Sixthly.  Beware of the greater reaction which will take place after you have acquired the language, and become fatigued and worn out with preaching the gospel to a disobedient and gainsaying people.  You will sometimes long for a quiet retreat, where you can find a respite from the tug of toiling at native work—the incessant, intolerable friction of the missionary grindstone.  And Satan will sympathize with you in this matter; and he willScreen_Shot_2016-01-29_at_2.31.22_PM present some chapel of ease, in which to officiate in your native tongue, some government situation, some professorship or editorship, some literary or scientific pursuit, some supernumerary translation or, at least, some system of schools; anything, in a word, that will help you, without much surrender of character, to slip out of real missionary work.  Such a temptation will form the crisis of your disease.  If your spiritual constitution can sustain it, you recover; if not, you die.

Seventhly.  Beware of pride; not the pride of proud men, but the pride of humble men—that secret pride which is apt to grow out of the consciousness that we are esteemed by the great and good.  This pride sometimes eats out the vitals of religion before its existence is suspected.  In order to check its operations, it may be well to remember how we appear in the sight of God, and how we should appear in the sight of our fellow men, if all were known.[1]  Endeavor to let all be known.  Confess your faults freely, and as publicly as circumstances will require or admit.  When you have done something of which you are ashamed, and by which, perhaps, some person has been injured (and what man is exempt?), be glad not only to make reparation, but improve the opportunity for subduing your pride.

Eighthly.  Never lay up money for yourselves or your families.  Trust in God from day to day, and verily you shall be fed.

Ninthly.  Beware of that indolence which leads to a neglect of bodily exercise.  The poor health and premature death of most Europeans in the East must be eminently ascribed to the most wanton neglect of bodily exercise.  

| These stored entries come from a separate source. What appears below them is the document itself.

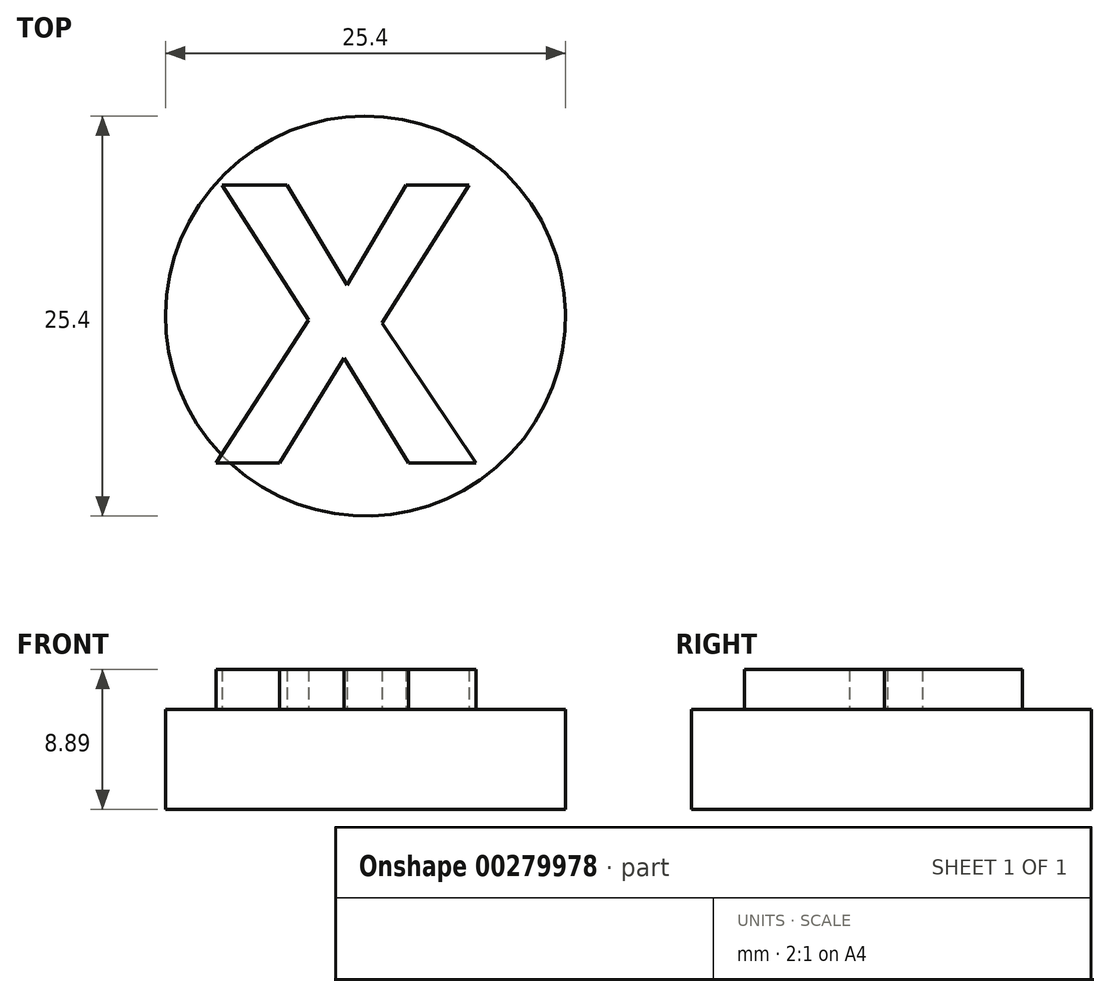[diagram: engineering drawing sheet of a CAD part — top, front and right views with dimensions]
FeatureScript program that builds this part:
annotation { "Feature Type Name" : "Feature", "Feature Type Description" : "" }
export const myFeature = defineFeature(function(context is Context, id is Id, definition is map)
    precondition{}
    {
        {
            var Q0;
            Q0=qCreatedBy(makeId("Top.planeOp"),FACE);
            var sketch = newSketch(context, id + "F0", { "sketchPlane" : qUnion([Q0])});
            skCircle(sketch, "E0", {"center": v(0, 0) * mm, "radius": 12.7 * mm});
            skSolve(sketch);
        }
        {
            var Q0;
            Q0=makeQuery(id+"F0.imprint","IMPRINT",FACE,{"disambiguationData":[TD([[makeQuery(id+"F0.imprint","IMPRINT",EDGE,{"derivedFrom":sQuery(id+"F0.wireOp",EDGE,"E0")}),1.0]])]});
            extrude(context, id + "F1", {"entities" : qUnion([Q0]), "depth" : 6.35 * mm});
        }
        {
            var Q0;
            Q0=makeQuery(id+"F1.opExtrude","CAP_FACE",FACE,{"disambiguationData":[OSD([sQuery(id+"F0.wireOp",EDGE,"E0")])],"isStart":false});
            var sketch = newSketch(context, id + "F2", { "sketchPlane" : qUnion([Q0])});
            skText(sketch, "E1", { "text": "X", "fontName": "OpenSans-Bold.ttf"});
            const initialGuessF2  = {"E1": [-0.00948, -0.00934, 1, 0, 0.0178]};
            skSetInitialGuess(sketch, initialGuessF2);
            skSolve(sketch);
        }
        {
            var Q0;
            Q0 = qSketchRegion(id + "F2", true);
            extrude(context, id + "F3", {"entities" : qUnion([Q0]), "operationType" : NewBodyOperationType.ADD, "depth" : 2.54 * mm});
        }
    });
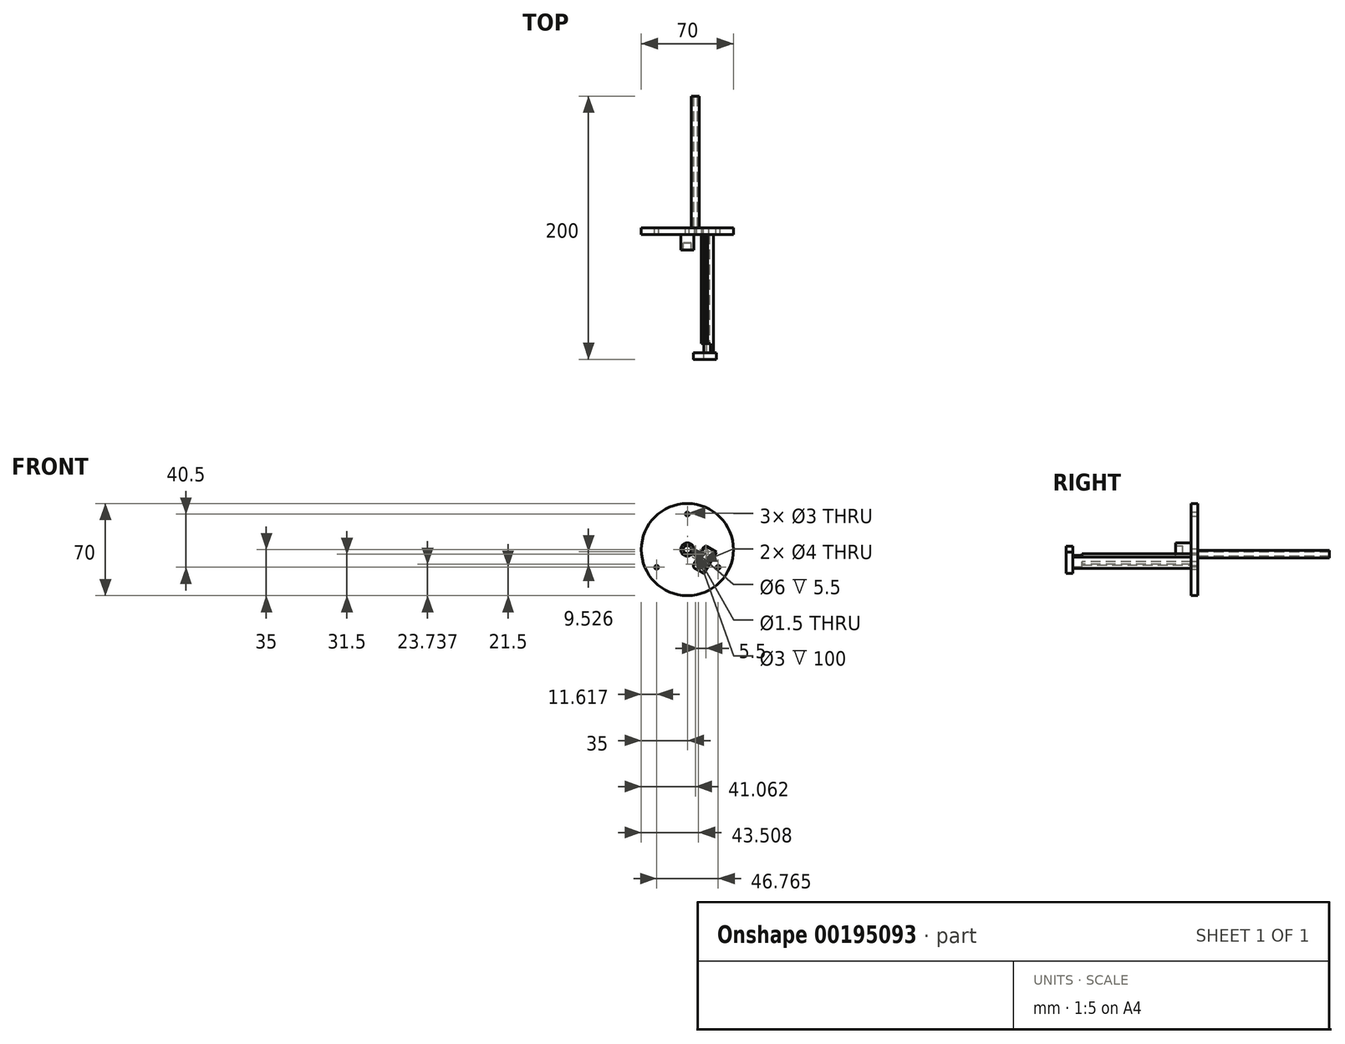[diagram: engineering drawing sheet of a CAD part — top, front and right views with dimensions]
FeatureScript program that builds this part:
annotation { "Feature Type Name" : "Feature", "Feature Type Description" : "" }
export const myFeature = defineFeature(function(context is Context, id is Id, definition is map)
    precondition{}
    {
        {
            var Q0;
            Q0=qCreatedBy(makeId("Front.planeOp"),FACE);
            var sketch = newSketch(context, id + "F0", { "sketchPlane" : qUnion([Q0])});
            skCircle(sketch, "E0", {"center": v(0, 0) * mm, "radius": 35 * mm});
            skSolve(sketch);
        }
        {
            var Q0;
            Q0 = qSketchRegion(id + "F0", true);
            extrude(context, id + "F1", {"entities" : qUnion([Q0]), "depth" : 5 * mm});
        }
        {
            var Q0;
            Q0=makeQuery(id+"F1.opExtrude","CAP_FACE",FACE,{"disambiguationData":[OSD([sQuery(id+"F0.wireOp",EDGE,"E0")])],"isStart":false});
            var sketch = newSketch(context, id + "F2", { "sketchPlane" : qUnion([Q0])});
            skCircle(sketch, "E1", {"center": v(0, 0) * mm, "radius": 3 * mm});
            skCircle(sketch, "E2", {"center": v(0, 0) * mm, "radius": 5 * mm});
            skSolve(sketch);
        }
        {
            var Q0;
            Q0 = qSketchRegion(id + "F2", true);
            extrude(context, id + "F3", {"entities" : qUnion([Q0]), "operationType" : NewBodyOperationType.ADD, "depth" : 12 * mm});
        }
        {
            var Q0;
            {var subQ0=sQuery(id+"F0.wireOp",EDGE,"E0");Q0=makeQuery(id+"F3.boolean.opBoolean","SPLIT",FACE,{"disambiguationData":[TD([makeQuery(id+"F1.opExtrude","SWEPT_FACE",FACE,{"disambiguationData":[OSD([subQ0])]})])],"derivedFrom":makeQuery(id+"F1.opExtrude","CAP_FACE",FACE,{"disambiguationData":[OSD([subQ0])],"isStart":false})});}
            var sketch = newSketch(context, id + "F4", { "sketchPlane" : qUnion([Q0])});
            skLineSegment(sketch, "E3", {"start": v(0, 0) * mm, "end": v(0, 24.21) * mm, "construction": true});
            skLineSegment(sketch, "E4", {"start": v(0, 0) * mm, "end": v(39.64, -22.89) * mm, "construction": true});
            skLineSegment(sketch, "E5", {"start": v(19.82, -5.67) * mm, "end": v(14.82, -14.33) * mm});
            skPoint(sketch, "E5.startSnap0", {"position": v(19.82, -11.44) * mm});
            skLineSegment(sketch, "E6", {"start": v(14.82, -14.33) * mm, "end": v(10.5, -11.83) * mm});
            skLineSegment(sketch, "E7", {"start": v(10.5, -11.83) * mm, "end": v(15.5, -3.17) * mm});
            skLineSegment(sketch, "E8", {"start": v(15.5, -3.17) * mm, "end": v(19.82, -5.67) * mm});
            skSolve(sketch);
        }
        {
            var Q0;
            Q0 = qSketchRegion(id + "F4", true);
            extrude(context, id + "F5", {"entities" : qUnion([Q0]), "operationType" : NewBodyOperationType.ADD, "depth" : 83 * mm});
        }
        {
            var Q0;
            Q0=makeQuery(id+"F1.opExtrude","CAP_FACE",FACE,{"disambiguationData":[OSD([sQuery(id+"F0.wireOp",EDGE,"E0")])],"isStart":true});
            var sketch = newSketch(context, id + "F6", { "sketchPlane" : qUnion([Q0])});
            skLineSegment(sketch, "E9", {"start": v(0, 0) * mm, "end": v(0, 44.5) * mm, "construction": true});
            skLineSegment(sketch, "E10", {"start": v(0, 0) * mm, "end": v(44.04, -25.43) * mm, "construction": true});
            skLineSegment(sketch, "E11", {"start": v(0, 0) * mm, "end": v(-56.95, -32.88) * mm, "construction": true});
            skCircle(sketch, "E12", {"center": v(0, 0) * mm, "radius": 27 * mm, "construction": true});
            skPoint(sketch, "E13", {"position": v(0, 27) * mm});
            skPoint(sketch, "E14", {"position": v(-23.38, -13.5) * mm});
            skPoint(sketch, "E15", {"position": v(23.38, -13.5) * mm});
            skSolve(sketch);
        }
        {
            var Q0;
            Q0=sQuery(id+"F6.wireOp",VERTEX,"E13");
            var Q1;
            Q1=sQuery(id+"F6.wireOp",VERTEX,"E14");
            var Q2;
            Q2=sQuery(id+"F6.wireOp",VERTEX,"E15");
            var Q3;
            Q3=makeQuery(id+"F1.opExtrude","SWEPT_BODY",BODY,{"disambiguationData":[OSD([sQuery(id+"F0.wireOp",EDGE,"E0")])]});
            hole(context, id + "F7", {"style" : HoleStyle.SIMPLE, "endStyle" : HoleEndStyle.BLIND, "standardTappedOrClearance" : lookupTablePath({ "standard" : "ISO", "size" : "3", "type" : "Drilled" }), "standardBlindInLast" : lookupTablePath({ "standard" : "ISO", "size" : "3", "type" : "Drilled" }), "holeDiameter" : 3 * mm, "holeDepth" : 6 * mm, "locations" : qUnion([Q0, Q1, Q2]), "scope" : qUnion([Q3])});
        }
        {
            var Q0;
            Q0=makeQuery(id+"F5.opExtrude","CAP_FACE",FACE,{"disambiguationData":[OSD([sQuery(id+"F4.wireOp",EDGE,"E5"),sQuery(id+"F4.wireOp",EDGE,"E6"),sQuery(id+"F4.wireOp",EDGE,"E7"),sQuery(id+"F4.wireOp",EDGE,"E8")])],"isStart":false});
            var sketch = newSketch(context, id + "F8", { "sketchPlane" : qUnion([Q0])});
            skLineSegment(sketch, "E16", {"start": v(12, -9.23) * mm, "end": v(13, -10.98) * mm});
            skLineSegment(sketch, "E17", {"start": v(13.87, -10.98) * mm, "end": v(16.44, -6.52) * mm});
            skLineSegment(sketch, "E18", {"start": v(16.01, -5.77) * mm, "end": v(14, -5.77) * mm});
            skLineSegment(sketch, "E19", {"start": v(14, -5.77) * mm, "end": v(12, -9.23) * mm});
            skPoint(sketch, "E20.visualSharp", {"position": v(16.88, -5.77) * mm});
            skArc(sketch, "E20.filletArc", {"start": v(16.44, -6.52) * mm, "mid": v(16.44, -6.02) * mm, "end": v(16.01, -5.77) * mm});
            skPoint(sketch, "E21.visualSharp", {"position": v(13.43, -11.73) * mm});
            skArc(sketch, "E21.filletArc", {"start": v(13, -10.98) * mm, "mid": v(13.43, -11.23) * mm, "end": v(13.87, -10.98) * mm});
            skSolve(sketch);
        }
        {
            var Q0;
            Q0 = qSketchRegion(id + "F8", true);
            var Q1;
            {var subQ0=sQuery(id+"F0.wireOp",EDGE,"E0");Q1=makeQuery(id+"F3.boolean.opBoolean","SPLIT",FACE,{"disambiguationData":[TD([makeQuery(id+"F1.opExtrude","SWEPT_FACE",FACE,{"disambiguationData":[OSD([subQ0])]})])],"derivedFrom":makeQuery(id+"F1.opExtrude","CAP_FACE",FACE,{"disambiguationData":[OSD([subQ0])],"isStart":false})});}
            extrude(context, id + "F9", {"entities" : qUnion([Q0]), "operationType" : NewBodyOperationType.REMOVE, "endBound" : BoundingType.UP_TO_SURFACE, "oppositeDirection" : true, "endBoundEntityFace" : qUnion([Q1]), "depth" : 25 * mm});
        }
        {
            var Q0;
            Q0=makeQuery(id+"F3.boolean.opBoolean","SPLIT",FACE,{"disambiguationData":[TD([makeQuery(id+"F3.opExtrude","SWEPT_FACE",FACE,{"disambiguationData":[OSD([sQuery(id+"F2.wireOp",EDGE,"E1")])]})])],"derivedFrom":makeQuery(id+"F1.opExtrude","CAP_FACE",FACE,{"disambiguationData":[OSD([sQuery(id+"F0.wireOp",EDGE,"E0")])],"isStart":false})});
            var sketch = newSketch(context, id + "F10", { "sketchPlane" : qUnion([Q0])});
            skCircle(sketch, "E22.0", {"center": v(0, 0) * mm, "radius": 3 * mm});
            skSolve(sketch);
        }
        {
            var Q0;
            Q0 = qSketchRegion(id + "F10", true);
            extrude(context, id + "F11", {"entities" : qUnion([Q0]), "operationType" : NewBodyOperationType.ADD, "depth" : 6.5 * mm});
        }
        {
            var Q0;
            Q0=makeQuery(id+"F5.opExtrude","CAP_FACE",FACE,{"disambiguationData":[OSD([sQuery(id+"F4.wireOp",EDGE,"E5"),sQuery(id+"F4.wireOp",EDGE,"E6"),sQuery(id+"F4.wireOp",EDGE,"E7"),sQuery(id+"F4.wireOp",EDGE,"E8")])],"isStart":false});
            var sketch = newSketch(context, id + "F12", { "sketchPlane" : qUnion([Q0])});
            skLineSegment(sketch, "E23", {"start": v(14.82, -14.33) * mm, "end": v(19.82, -5.67) * mm});
            skLineSegment(sketch, "E24", {"start": v(19.82, -5.67) * mm, "end": v(17.66, -4.42) * mm});
            skLineSegment(sketch, "E25", {"start": v(17.66, -4.42) * mm, "end": v(12.66, -13.08) * mm});
            skLineSegment(sketch, "E26", {"start": v(12.66, -13.08) * mm, "end": v(14.82, -14.33) * mm});
            skPoint(sketch, "E27.visualSharp", {"position": v(17.66, -4.42) * mm});
            skLineSegment(sketch, "E27.filletArc", {"start": v(17.66, -4.42) * mm, "end": v(17.66, -4.42) * mm});
            skPoint(sketch, "E28.visualSharp", {"position": v(12.66, -13.08) * mm});
            skLineSegment(sketch, "E28.filletArc", {"start": v(12.66, -13.08) * mm, "end": v(12.66, -13.08) * mm});
            skSolve(sketch);
        }
        {
            var Q0;
            Q0 = qSketchRegion(id + "F12", true);
            extrude(context, id + "F13", {"entities" : qUnion([Q0]), "operationType" : NewBodyOperationType.ADD, "depth" : 7 * mm});
        }
        {
            var Q0;
            Q0=makeQuery(id+"F13.opExtrude","CAP_FACE",FACE,{"disambiguationData":[OSD([sQuery(id+"F12.wireOp",EDGE,"E23"),sQuery(id+"F12.wireOp",EDGE,"E24"),sQuery(id+"F12.wireOp",EDGE,"E25"),sQuery(id+"F12.wireOp",EDGE,"E26")])],"isStart":false});
            var sketch = newSketch(context, id + "F14", { "sketchPlane" : qUnion([Q0])});
            skLineSegment(sketch, "E29", {"start": v(12.57, -18.23) * mm, "end": v(5.64, -14.23) * mm});
            skLineSegment(sketch, "E30", {"start": v(4.91, -11.5) * mm, "end": v(12.41, 1.5) * mm});
            skLineSegment(sketch, "E31", {"start": v(15.14, 2.23) * mm, "end": v(22.07, -1.77) * mm});
            skPoint(sketch, "E32.visualSharp", {"position": v(13.41, 3.23) * mm});
            skArc(sketch, "E32.filletArc", {"start": v(15.14, 2.23) * mm, "mid": v(13.62, 2.43) * mm, "end": v(12.41, 1.5) * mm});
            skPoint(sketch, "E33.visualSharp", {"position": v(3.91, -13.23) * mm});
            skArc(sketch, "E33.filletArc", {"start": v(4.91, -11.5) * mm, "mid": v(4.71, -13.01) * mm, "end": v(5.64, -14.23) * mm});
            skLineSegment(sketch, "E34", {"start": v(17.32, -10) * mm, "end": v(12.64, -7.3) * mm, "construction": true});
            skLineSegment(sketch, "E35", {"start": v(12.57, -18.23) * mm, "end": v(22.07, -1.77) * mm});
            skLineSegment(sketch, "E36", {"start": v(17.32, -10) * mm, "end": v(25.37, 3.94) * mm, "construction": true});
            skSolve(sketch);
        }
        {
            var Q0;
            Q0=makeQuery(id+"F14.imprint","IMPRINT",FACE,{"disambiguationData":[TD([[makeQuery(id+"F14.imprint","IMPRINT",EDGE,{"derivedFrom":sQuery(id+"F14.wireOp",EDGE,"E30")}),-1.0]])]});
            var Q1;
            {var subQ0=sQuery(id+"F14.wireOp",EDGE,"nDAFDezV-Gyml-wG9m-Qvhd-3wH3xEkhHGa3");Q1=makeQuery(id+"F14.imprint","IMPRINT",FACE,{"disambiguationData":[TD([[makeQuery(id+"F14.imprint","IMPRINT",EDGE,{"derivedFrom":subQ0}),-1.0]])]});}
            var Q2;
            {var subQ1=makeQuery(id+"F13.opExtrude","CAP_EDGE",EDGE,{"disambiguationData":[OSD([sQuery(id+"F12.wireOp",EDGE,"E24")])],"isStart":false});Q2=makeQuery(id+"F14.imprint","IMPRINT",FACE,{"disambiguationData":[TD([[makeQuery(id+"F14.imprint","IMPRINT",EDGE,{"derivedFrom":subQ1}),-1.0]])]});}
            extrude(context, id + "F15", {"entities" : qUnion([Q0, Q1, Q2]), "depth" : 5 * mm});
        }
        {
            var Q0;
            Q0=makeQuery(id+"F15.opExtrude","CAP_FACE",FACE,{"disambiguationData":[OSD([sQuery(id+"F14.wireOp",EDGE,"E29"),sQuery(id+"F14.wireOp",EDGE,"E30"),sQuery(id+"F14.wireOp",EDGE,"E31"),sQuery(id+"F14.wireOp",EDGE,"E32.filletArc"),sQuery(id+"F14.wireOp",EDGE,"E33.filletArc"),sQuery(id+"F14.wireOp",EDGE,"E35")])],"isStart":false});
            var sketch = newSketch(context, id + "F16", { "sketchPlane" : qUnion([Q0])});
            skLineSegment(sketch, "E37", {"start": v(0, 0) * mm, "end": v(40.73, -23.51) * mm, "construction": true});
            skPoint(sketch, "E38", {"position": v(8.5, -11.26) * mm});
            skPoint(sketch, "E39", {"position": v(14, -1.74) * mm});
            skLineSegment(sketch, "E40", {"start": v(0, 0) * mm, "end": v(13.9, 24.07) * mm, "construction": true});
            skSolve(sketch);
        }
        {
            var Q0;
            Q0=sQuery(id+"F16.wireOp",VERTEX,"E39");
            var Q1;
            Q1=sQuery(id+"F16.wireOp",VERTEX,"E38");
            var Q2;
            Q2=makeQuery(id+"F1.opExtrude","SWEPT_BODY",BODY,{"disambiguationData":[OSD([sQuery(id+"F0.wireOp",EDGE,"E0")])]});
            hole(context, id + "F17", {"style" : HoleStyle.SIMPLE, "endStyle" : HoleEndStyle.BLIND, "standardTappedOrClearance" : lookupTablePath({ "standard" : "ISO", "size" : "4", "type" : "Drilled" }), "standardBlindInLast" : lookupTablePath({ "standard" : "ISO", "size" : "4", "type" : "Drilled" }), "holeDiameter" : 4 * mm, "holeDepth" : 10 * mm, "locations" : qUnion([Q0, Q1]), "scope" : qUnion([Q2])});
        }
        {
            var Q0;
            {var subQ0=sQuery(id+"F0.wireOp",EDGE,"E0");Q0=makeQuery(id+"F9.boolean.opBoolean","MERGE",FACE,{"derivedFrom":[makeQuery(id+"F3.boolean.opBoolean","SPLIT",FACE,{"disambiguationData":[TD([makeQuery(id+"F1.opExtrude","SWEPT_FACE",FACE,{"disambiguationData":[OSD([subQ0])]})])],"derivedFrom":makeQuery(id+"F1.opExtrude","CAP_FACE",FACE,{"disambiguationData":[OSD([subQ0])],"isStart":false})}),makeQuery(id+"F9.opExtrude","CAP_FACE",FACE,{"disambiguationData":[OSD([sQuery(id+"F8.wireOp",EDGE,"E16"),sQuery(id+"F8.wireOp",EDGE,"E17"),sQuery(id+"F8.wireOp",EDGE,"E18"),sQuery(id+"F8.wireOp",EDGE,"E19"),sQuery(id+"F8.wireOp",EDGE,"E20.filletArc"),sQuery(id+"F8.wireOp",EDGE,"E21.filletArc")])],"isStart":false})]});}
            var sketch = newSketch(context, id + "F18", { "sketchPlane" : qUnion([Q0])});
            skLineSegment(sketch, "E41", {"start": v(0, 0) * mm, "end": v(12.12, -7) * mm, "construction": true});
            skPoint(sketch, "E42", {"position": v(6.06, -3.5) * mm});
            skSolve(sketch);
        }
        {
            var Q0;
            Q0=sQuery(id+"F18.wireOp",VERTEX,"E42");
            var Q1;
            Q1=makeQuery(id+"F1.opExtrude","SWEPT_BODY",BODY,{"disambiguationData":[OSD([sQuery(id+"F0.wireOp",EDGE,"E0")])]});
            hole(context, id + "F19", {"style" : HoleStyle.SIMPLE, "endStyle" : HoleEndStyle.BLIND, "standardTappedOrClearance" : lookupTablePath({ "standard" : "ISO", "size" : "1.5", "type" : "Drilled" }), "standardBlindInLast" : lookupTablePath({ "standard" : "ISO", "size" : "1.5", "type" : "Drilled" }), "holeDiameter" : 1.5 * mm, "holeDepth" : 10 * mm, "locations" : qUnion([Q0]), "scope" : qUnion([Q1])});
        }
        {
            var Q0;
            Q0=makeQuery(id+"F1.opExtrude","CAP_FACE",FACE,{"disambiguationData":[OSD([sQuery(id+"F0.wireOp",EDGE,"E0")])],"isStart":true});
            var sketch = newSketch(context, id + "F20", { "sketchPlane" : qUnion([Q0])});
            skCircle(sketch, "E43", {"center": v(-6.06, -3.5) * mm, "radius": 1.5 * mm});
            skCircle(sketch, "E44", {"center": v(-6.06, -3.5) * mm, "radius": 3 * mm});
            skSolve(sketch);
        }
        {
            var Q0;
            Q0=makeQuery(id+"F20.imprint","IMPRINT",FACE,{"disambiguationData":[TD([[makeQuery(id+"F20.imprint","IMPRINT",EDGE,{"derivedFrom":sQuery(id+"F20.wireOp",EDGE,"E43")}),-1.0]])]});
            extrude(context, id + "F21", {"entities" : qUnion([Q0]), "operationType" : NewBodyOperationType.ADD, "depth" : 100 * mm});
        }
    });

Tenthly.  Beware of genteel living.  Maintain as little intercourse as possible with fashionable European society.  The mode of living adopted by many missionaries in the East is quite inconsistent with that familiar intercourse with the natives which is essential to a missionary.  There are many points of self-denial that I should like to touch upon; but a consciousness of my own deficiency constrains me to be silent.  I have also left untouched several topics of vital importance, it having been my aim to select such only as appear to me to have been not much noticed or enforced.  I hope you will excuse the monitorial style that I have accidentally adopted.  I assure you, I mean no harm.  In regard to your inquiries concerning studies, qualifications, etc., nothing occurs that I think would be particularly useful, except the simple remark, that I fear too much stress begins to be laid on what is termed a thorough classical education.  Praying that you may be guided in all your deliberations, and that I may yet have the pleasure of welcoming some of you to these heathen shores, I remain

Your affectionate brother,

A. Judson[2]



[1]Italics are original. 

[2] Edward Judson, The Life of Adoniram Judson (New York: Anson D. F. Randolf & Company, 1883), 578-579;  Francis Wayland, A Memoir of the Life and Labors of the Rev. Adoniram Judson, D.D. (Boston: Phillips, Samson, and Company, 1853), 2:39-41.